— Activity —
Show me each line of the listing below where the word "Done" appears.

:: The data ::

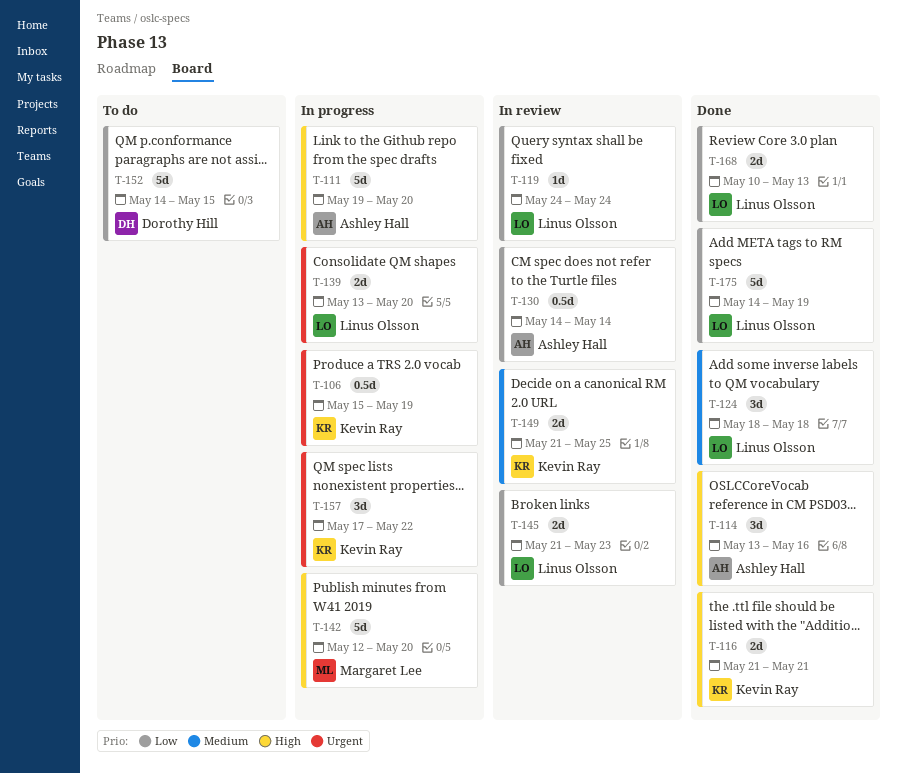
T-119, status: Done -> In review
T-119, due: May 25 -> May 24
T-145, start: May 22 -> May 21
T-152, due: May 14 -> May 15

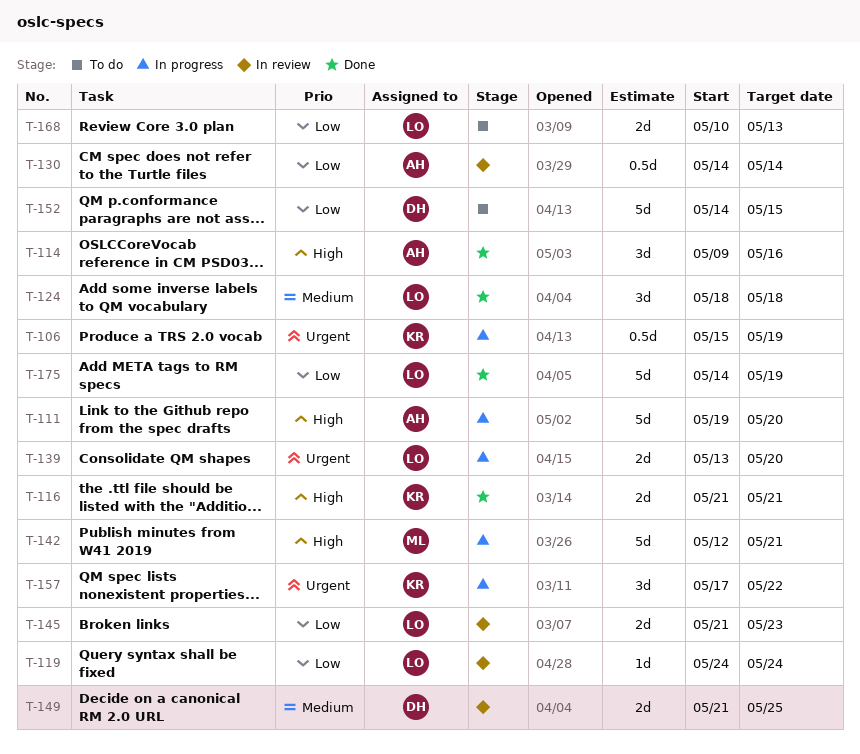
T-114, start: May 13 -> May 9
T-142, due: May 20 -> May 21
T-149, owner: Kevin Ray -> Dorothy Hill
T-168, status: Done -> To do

:::

— Answer to the exercise —
T-119, status: Done -> In review
T-168, status: Done -> To do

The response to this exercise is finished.